AJHL coaches would sooner pull punches

WES GILBERTSON, SUN MEDIA

, Last Updated: 9:09 AM ET

Ask Don Phelps for his opinion on fighting in hockey, and the longtime Calgary Canucks bench boss doesn't pull any punches.

If it was up to him, it would already be a thing of the past.

"I laugh at the so-called hockey experts who say fighting is a part of the game," Phelps said. "It's a part of the game because we allow it to be -- that's the only reason it is. It's just stupid.

"We don't need the fighting. To me, fighting, in most cases, results when one team is well ahead of the other, so what they're saying is 'You're better athletes, so we're going to see if we can just beat on you.' I just get annoyed when I hear these guys say it's part of the game."

The relationship between scrapping and skating has been a hot-button topic of late, especially since Whitby Dunlops defenceman Don Sanderson died Jan. 2 as a result of a head injury he suffered three weeks earlier in a fight in a senior game. Sanderson's helmet was knocked off during the bout, and he fell into a coma after banging his unprotected head on the ice.

The Ontario Hockey League stoked the debate Wednesday when it announced any player who removes his helmet prior to a tilt will be handed a game misconduct and one-game suspension, and that officials will be instructed to intervene as soon as one of the combatants loses his bucket.

The Alberta Junior Hockey League has officially frowned upon flipping lids prior to a fight for many years. If a player does undo his own helmet, the penalty is a gross misconduct and at least a one-game suspension.

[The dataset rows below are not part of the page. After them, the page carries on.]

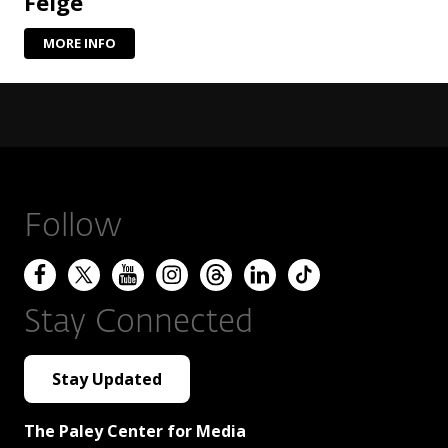
Feige
MORE INFO
Follow
Stay Connected
Stay Updated
The Paley Center for Media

"I think safety has to be the No.-1 concern, whether it's the Alberta Junior Hockey League or the Ontario Hockey League or the Western Hockey League," said AJHL commissioner Craig Cripps. "It's a step that should've been taken a long time ago, in my opinion."

As Jeff Peters pointed out, Alberta's junior 'A' loop is grooming prospective NCAA athletes, and fighting isn't allowed in the American college ranks. But the Calgary Royals rookie head coach figures there's a place in the game for players to defend their teammates or for two willing combatants to drop the mitts.

"I don't think fighting is going anywhere," Peters said. "It's unfortunate what happened out east, but how many fights are there every season in every league in North America? And how many deaths have there been because of it?"